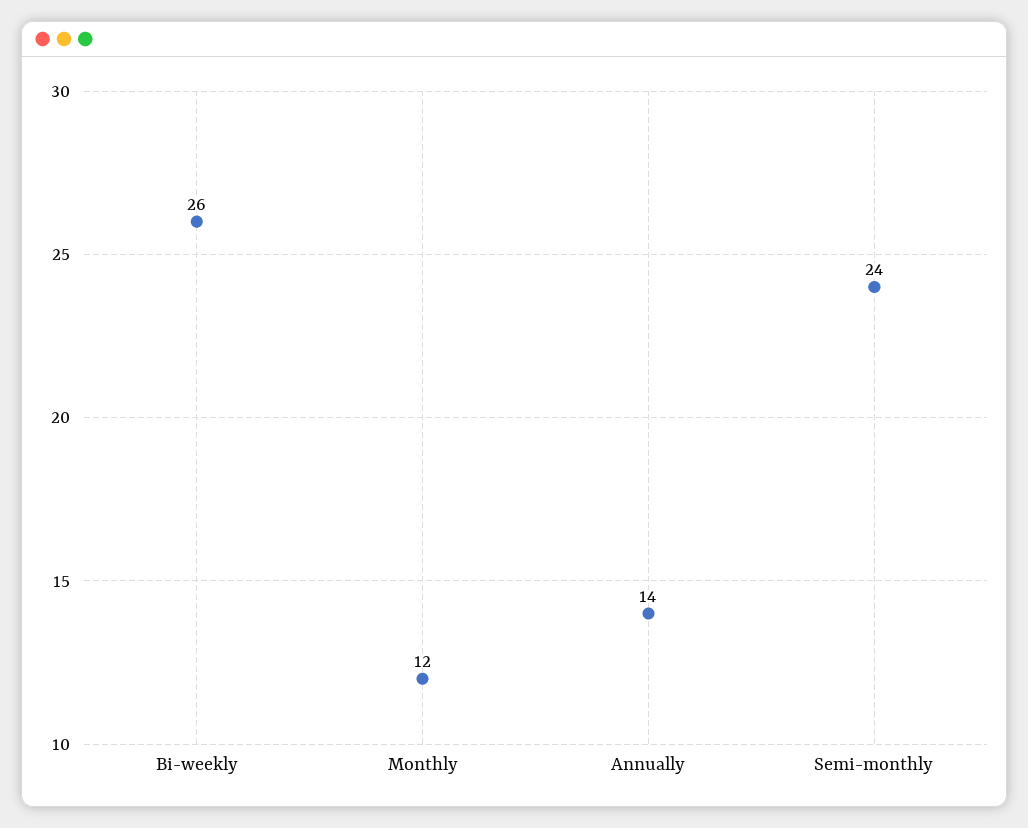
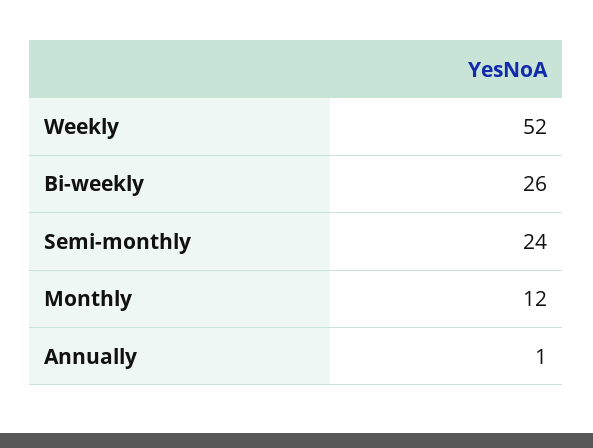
  {
    "Bi-weekly": 26,
    "Monthly": 12,
-   "Annually": 14,
+   "Annually": 1,
-   "Semi-monthly": 24
+   "Semi-monthly": 24,
+   "Weekly": 52
  }

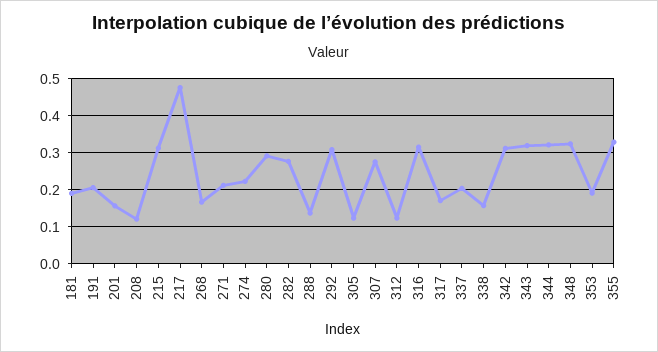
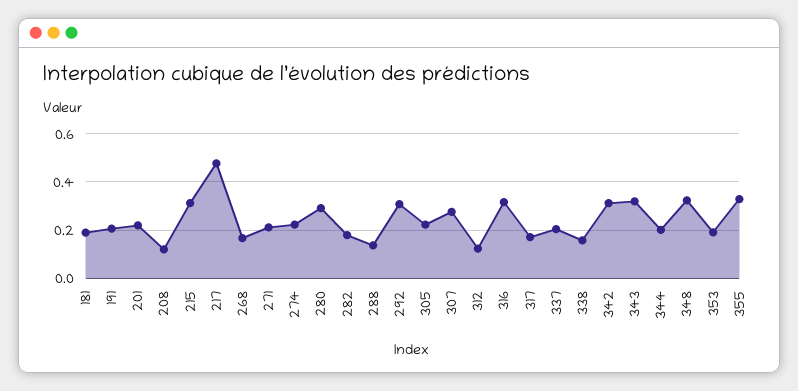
  {
    "181": 0.18,
    "191": 0.2,
-   "201": 0.16,
+   "201": 0.225,
    "208": 0.12,
    "215": 0.32,
    "217": 0.48,
    "268": 0.16,
    "271": 0.22,
    "274": 0.22,
    "280": 0.3,
-   "282": 0.28,
+   "282": 0.175,
    "288": 0.14,
    "292": 0.3,
-   "305": 0.12,
+   "305": 0.225,
    "307": 0.28,
    "312": 0.12,
    "316": 0.32,
    "317": 0.18,
    "337": 0.2,
    "338": 0.16,
    "342": 0.32,
    "343": 0.32,
-   "344": 0.32,
+   "344": 0.2,
    "348": 0.32,
    "353": 0.2,
    "355": 0.32
  }

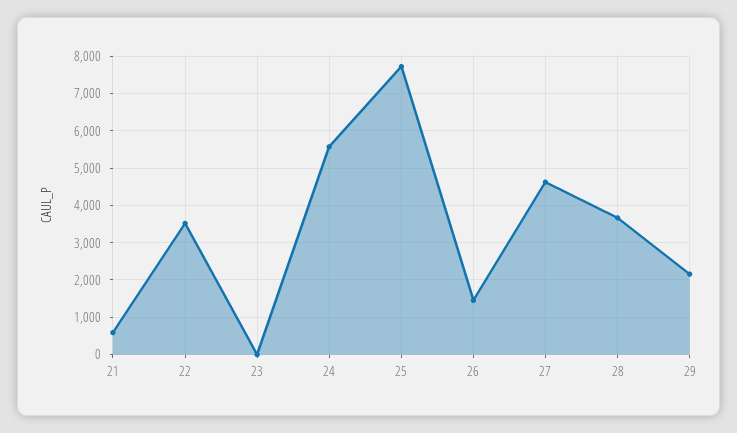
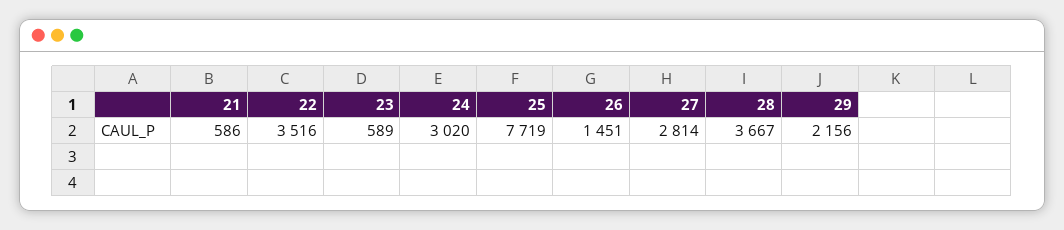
  {
    "21": 586,
    "22": 3516,
-   "23": 0,
+   "23": 589,
-   "24": 5600,
+   "24": 3020,
    "25": 7719,
    "26": 1451,
-   "27": 4600,
+   "27": 2814,
    "28": 3667,
    "29": 2156
  }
+ + + + +
• [Instructions for the task]
Would you return the material above exactly, apart from its pictures?

• [Solution]
  {
    "Bi-weekly": 26,
    "Monthly": 12,
-   "Annually": 14,
+   "Annually": 1,
-   "Semi-monthly": 24
+   "Semi-monthly": 24,
+   "Weekly": 52
  }

  {
    "181": 0.18,
    "191": 0.2,
-   "201": 0.16,
+   "201": 0.225,
    "208": 0.12,
    "215": 0.32,
    "217": 0.48,
    "268": 0.16,
    "271": 0.22,
    "274": 0.22,
    "280": 0.3,
-   "282": 0.28,
+   "282": 0.175,
    "288": 0.14,
    "292": 0.3,
-   "305": 0.12,
+   "305": 0.225,
    "307": 0.28,
    "312": 0.12,
    "316": 0.32,
    "317": 0.18,
    "337": 0.2,
    "338": 0.16,
    "342": 0.32,
    "343": 0.32,
-   "344": 0.32,
+   "344": 0.2,
    "348": 0.32,
    "353": 0.2,
    "355": 0.32
  }

  {
    "21": 586,
    "22": 3516,
-   "23": 0,
+   "23": 589,
-   "24": 5600,
+   "24": 3020,
    "25": 7719,
    "26": 1451,
-   "27": 4600,
+   "27": 2814,
    "28": 3667,
    "29": 2156
  }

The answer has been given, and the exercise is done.